EXERCISE INPUT START
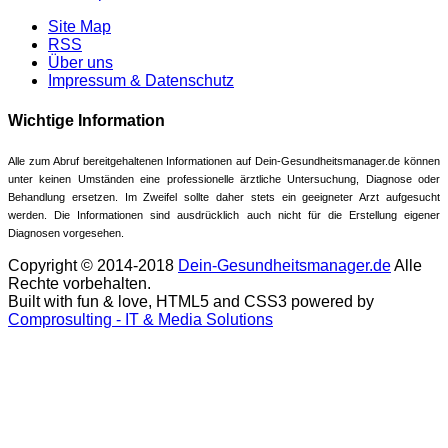
Site Map
RSS
Über uns
Impressum & Datenschutz
Wichtige Information
Alle zum Abruf bereitgehaltenen Informationen auf Dein-Gesundheitsmanager.de können
unter keinen Umständen eine professionelle ärztliche Untersuchung, Diagnose oder
Behandlung ersetzen. Im Zweifel sollte daher stets ein geeigneter Arzt aufgesucht
werden. Die Informationen sind ausdrücklich auch nicht für die Erstellung eigener
Diagnosen vorgesehen.
Copyright © 2014-2018
Dein-Gesundheitsmanager.de
Alle
Rechte vorbehalten.
Built with fun & love, HTML5 and CSS3 powered by
Comprosulting - IT & Media Solutions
EXERCISE INPUT END
### ASSIGNMENT
Each line of the entries above that has the word "Dein" is to be copied.

### WRITTEN ANSWER
Alle zum Abruf bereitgehaltenen Informationen auf Dein-Gesundheitsmanager.de können
Dein-Gesundheitsmanager.de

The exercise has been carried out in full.